Langsam setze ich mich auf das Sofa und betrachte Kilians Porträt. Mara hat ihn fast genauso glorreich dargestellt, wie ich ihn gesehen habe, kurz nachdem ich mit dem Auto zusammengeprallt bin. Er wirkt durchscheinend und von einem seltsamen Licht umgeben, das seine dunklen Augen schimmern lässt. Mara hat Wasserfarben benutzt und es so aussehen lassen, als wäre um ihn herum ein ganzes Kerzenmeer erleuchtet. Vorsichtig fahre ich mit dem Finger seine Gesichtszüge nach, als wäre nicht Papier vor mir, sondern er selbst. Sie hat ihn perfekt getroffen, er ist so wunderschön, dass es mir die Sprache verschlägt.
Im nächsten Moment kämpft sich eine Erkenntnis mit aller Macht in mein Bewusstsein: Ich bin nicht die Einzige, die glaubt, dass etwas mit Kilian nicht stimmt. Mara sieht sie auch, diese seltsame Aura, die ihn umgibt. Kilian sieht aus wie ein Engel. Es fehlen nur noch die Flügel, dann wäre das Bild perfekt. Ich schlucke. Bilde ich mir das alles nur ein? Ist das ein Schachzug meines Unterbewusstseins, um mir die Angst vor morgen zu nehmen, die Angst vor der Konfrontation mit Kilian?

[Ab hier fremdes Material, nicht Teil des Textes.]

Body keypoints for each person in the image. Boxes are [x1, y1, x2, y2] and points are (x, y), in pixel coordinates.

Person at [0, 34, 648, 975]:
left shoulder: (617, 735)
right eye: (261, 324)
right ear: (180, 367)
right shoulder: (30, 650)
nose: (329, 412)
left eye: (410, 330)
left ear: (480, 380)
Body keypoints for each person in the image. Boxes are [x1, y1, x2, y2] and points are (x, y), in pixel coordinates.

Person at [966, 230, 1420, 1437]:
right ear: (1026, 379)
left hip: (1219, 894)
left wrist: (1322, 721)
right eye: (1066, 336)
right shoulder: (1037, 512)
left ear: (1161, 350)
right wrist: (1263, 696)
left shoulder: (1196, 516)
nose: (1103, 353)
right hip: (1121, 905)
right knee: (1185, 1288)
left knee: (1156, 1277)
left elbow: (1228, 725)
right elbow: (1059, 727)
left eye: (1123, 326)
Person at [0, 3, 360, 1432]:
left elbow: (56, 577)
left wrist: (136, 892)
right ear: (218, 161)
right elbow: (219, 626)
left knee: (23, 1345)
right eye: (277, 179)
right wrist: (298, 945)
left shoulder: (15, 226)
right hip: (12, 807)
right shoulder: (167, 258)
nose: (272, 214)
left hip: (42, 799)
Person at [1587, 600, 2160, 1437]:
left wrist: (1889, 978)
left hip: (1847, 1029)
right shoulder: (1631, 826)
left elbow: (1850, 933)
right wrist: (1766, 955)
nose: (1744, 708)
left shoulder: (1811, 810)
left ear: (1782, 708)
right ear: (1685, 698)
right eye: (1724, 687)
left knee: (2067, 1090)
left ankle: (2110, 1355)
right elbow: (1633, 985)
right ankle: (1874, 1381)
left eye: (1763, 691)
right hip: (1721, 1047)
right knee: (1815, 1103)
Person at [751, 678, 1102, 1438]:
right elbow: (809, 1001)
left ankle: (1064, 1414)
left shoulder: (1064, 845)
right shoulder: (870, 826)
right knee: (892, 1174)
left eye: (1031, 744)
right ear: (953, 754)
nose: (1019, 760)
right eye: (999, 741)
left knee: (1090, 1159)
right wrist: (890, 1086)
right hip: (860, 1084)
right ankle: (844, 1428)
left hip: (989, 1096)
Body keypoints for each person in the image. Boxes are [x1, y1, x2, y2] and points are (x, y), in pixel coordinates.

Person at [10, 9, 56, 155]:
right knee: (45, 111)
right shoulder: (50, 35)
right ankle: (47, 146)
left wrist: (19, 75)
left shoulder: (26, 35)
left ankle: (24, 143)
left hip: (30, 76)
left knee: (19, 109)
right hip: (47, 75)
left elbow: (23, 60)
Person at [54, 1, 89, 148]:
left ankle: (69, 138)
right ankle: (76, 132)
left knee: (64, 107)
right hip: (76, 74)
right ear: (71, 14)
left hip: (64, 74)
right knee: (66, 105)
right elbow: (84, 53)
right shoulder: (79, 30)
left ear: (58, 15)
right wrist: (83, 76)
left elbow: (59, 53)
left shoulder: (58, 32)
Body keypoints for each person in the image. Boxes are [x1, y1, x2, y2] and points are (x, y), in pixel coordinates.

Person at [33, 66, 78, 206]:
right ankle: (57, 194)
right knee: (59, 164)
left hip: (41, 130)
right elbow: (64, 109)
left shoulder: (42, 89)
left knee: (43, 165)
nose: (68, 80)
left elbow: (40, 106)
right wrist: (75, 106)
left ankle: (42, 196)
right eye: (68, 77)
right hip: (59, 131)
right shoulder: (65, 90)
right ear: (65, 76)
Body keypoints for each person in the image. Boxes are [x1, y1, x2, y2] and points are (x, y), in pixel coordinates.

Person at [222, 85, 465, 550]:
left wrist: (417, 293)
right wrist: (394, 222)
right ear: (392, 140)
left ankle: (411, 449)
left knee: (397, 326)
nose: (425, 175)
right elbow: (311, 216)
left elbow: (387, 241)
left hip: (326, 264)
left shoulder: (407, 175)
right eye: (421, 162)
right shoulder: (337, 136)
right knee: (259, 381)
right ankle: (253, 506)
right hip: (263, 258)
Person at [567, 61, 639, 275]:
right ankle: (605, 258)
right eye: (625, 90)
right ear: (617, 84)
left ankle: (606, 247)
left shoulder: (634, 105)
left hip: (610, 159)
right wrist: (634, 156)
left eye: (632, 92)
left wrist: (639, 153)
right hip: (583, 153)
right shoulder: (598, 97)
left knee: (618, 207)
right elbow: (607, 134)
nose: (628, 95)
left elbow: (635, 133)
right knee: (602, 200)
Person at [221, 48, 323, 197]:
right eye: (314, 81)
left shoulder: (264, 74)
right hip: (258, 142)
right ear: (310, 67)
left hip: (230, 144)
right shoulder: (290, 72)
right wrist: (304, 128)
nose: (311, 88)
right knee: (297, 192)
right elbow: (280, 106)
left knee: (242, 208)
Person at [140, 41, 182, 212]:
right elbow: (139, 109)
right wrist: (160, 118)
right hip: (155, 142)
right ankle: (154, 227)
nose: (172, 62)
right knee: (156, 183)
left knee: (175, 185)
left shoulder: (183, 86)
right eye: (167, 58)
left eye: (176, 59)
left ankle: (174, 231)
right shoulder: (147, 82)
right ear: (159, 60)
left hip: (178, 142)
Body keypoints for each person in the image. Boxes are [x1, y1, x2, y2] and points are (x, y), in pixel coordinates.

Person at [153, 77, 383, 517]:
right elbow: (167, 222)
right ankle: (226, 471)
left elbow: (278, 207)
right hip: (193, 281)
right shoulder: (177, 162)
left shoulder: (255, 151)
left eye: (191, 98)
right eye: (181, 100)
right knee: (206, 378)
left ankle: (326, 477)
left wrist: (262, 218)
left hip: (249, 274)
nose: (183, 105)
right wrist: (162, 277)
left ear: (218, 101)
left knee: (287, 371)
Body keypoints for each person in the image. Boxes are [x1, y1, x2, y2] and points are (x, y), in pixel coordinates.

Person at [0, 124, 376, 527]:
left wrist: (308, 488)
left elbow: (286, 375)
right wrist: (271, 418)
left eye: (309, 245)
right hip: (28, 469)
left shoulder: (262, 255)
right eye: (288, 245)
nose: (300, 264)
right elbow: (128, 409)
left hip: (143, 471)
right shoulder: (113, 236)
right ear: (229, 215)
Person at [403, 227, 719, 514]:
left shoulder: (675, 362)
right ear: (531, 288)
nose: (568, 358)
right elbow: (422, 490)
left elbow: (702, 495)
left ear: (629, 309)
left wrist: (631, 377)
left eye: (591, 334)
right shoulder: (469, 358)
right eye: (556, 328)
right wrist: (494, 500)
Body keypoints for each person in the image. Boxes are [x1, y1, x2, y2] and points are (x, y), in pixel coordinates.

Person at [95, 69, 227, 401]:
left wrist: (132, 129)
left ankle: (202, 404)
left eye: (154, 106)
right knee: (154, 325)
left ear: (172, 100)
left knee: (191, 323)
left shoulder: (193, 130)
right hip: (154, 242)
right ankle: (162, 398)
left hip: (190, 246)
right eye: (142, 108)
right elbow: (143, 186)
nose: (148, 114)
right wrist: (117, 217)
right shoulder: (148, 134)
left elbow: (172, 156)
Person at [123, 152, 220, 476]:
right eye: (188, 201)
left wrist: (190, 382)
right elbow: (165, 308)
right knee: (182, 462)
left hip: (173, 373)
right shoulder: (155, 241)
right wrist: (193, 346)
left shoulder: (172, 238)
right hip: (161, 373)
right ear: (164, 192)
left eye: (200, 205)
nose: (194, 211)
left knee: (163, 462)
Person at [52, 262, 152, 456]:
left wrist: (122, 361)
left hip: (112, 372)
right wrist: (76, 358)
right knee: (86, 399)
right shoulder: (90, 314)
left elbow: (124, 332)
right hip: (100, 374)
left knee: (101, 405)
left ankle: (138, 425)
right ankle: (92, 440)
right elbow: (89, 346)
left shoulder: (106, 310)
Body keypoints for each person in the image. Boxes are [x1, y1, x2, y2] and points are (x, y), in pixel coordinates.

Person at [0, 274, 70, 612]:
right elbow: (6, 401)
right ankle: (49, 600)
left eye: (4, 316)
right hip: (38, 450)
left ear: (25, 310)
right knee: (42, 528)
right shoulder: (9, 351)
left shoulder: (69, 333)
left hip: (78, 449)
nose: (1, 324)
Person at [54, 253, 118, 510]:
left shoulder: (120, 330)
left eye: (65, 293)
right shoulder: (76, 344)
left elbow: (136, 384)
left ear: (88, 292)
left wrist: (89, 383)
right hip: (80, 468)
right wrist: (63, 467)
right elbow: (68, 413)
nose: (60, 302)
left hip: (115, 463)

Weil ich keine Ahnung habe, was ich damit anfangen soll, beschließe ich, Mara am nächsten Tag darauf anzusprechen. Dieses Bild sieht so aus, als hätte sie fast genauso viel Zeit damit verbracht, Kilian anzustarren wie ich. Es ist so detailliert und genau, dass es beinahe wie ein Foto wirkt. Kilian so zu sehen, mit diesem schiefen Lächeln und den strahlenden Augen, ist merkwürdig. Wie er die Hand nach mir ausstreckt, als könne er jeden Moment aus dem Bild steigen. Ich habe ihn selten lachen sehen, die meisten unserer Begegnungen waren von Hass und Misstrauen geprägt. Auf Maras Bild kommt er mir fast wie ein Fremder vor, dennoch ist mir sein Strahlen so vertraut. Mit einem Mal ist mir diese seltsame Nähe unangenehm. Der echte Kilian hat sich für sein Verhalten mir gegenüber nämlich nicht entschuldigt und wird sicher genauso weitermachen wie bisher: mich ignorieren oder mir seinen Todesblick zuwerfen, wann immer sich unsere Wege kreuzen. Zumindest erwarte ich das, weil ich mir noch immer nicht sicher bin, ob sein Besuch im Krankenhaus tatsächlich real gewesen ist. Vermutlich ist er noch dasselbe Arschloch, das Dinge über mich erzählt hat, die ich niemals freiwillig mit meinen Kommilitonen geteilt hätte. Und das kann ich ihm nicht verzeihen. Nicht, solange ich nicht weiß, was ihn dazu bewogen hat. Und genau das werde ich morgen herausfinden. Ich will endlich Antworten auf all die Fragen, die mich seit Tagen herumwandeln lassen wie ein Zombie.
Es wird Zeit, dass ich endlich hier herauskomme und einen Blick auf die Vorlage für Maras Bild erhasche, um das Puzzle fertigzustellen.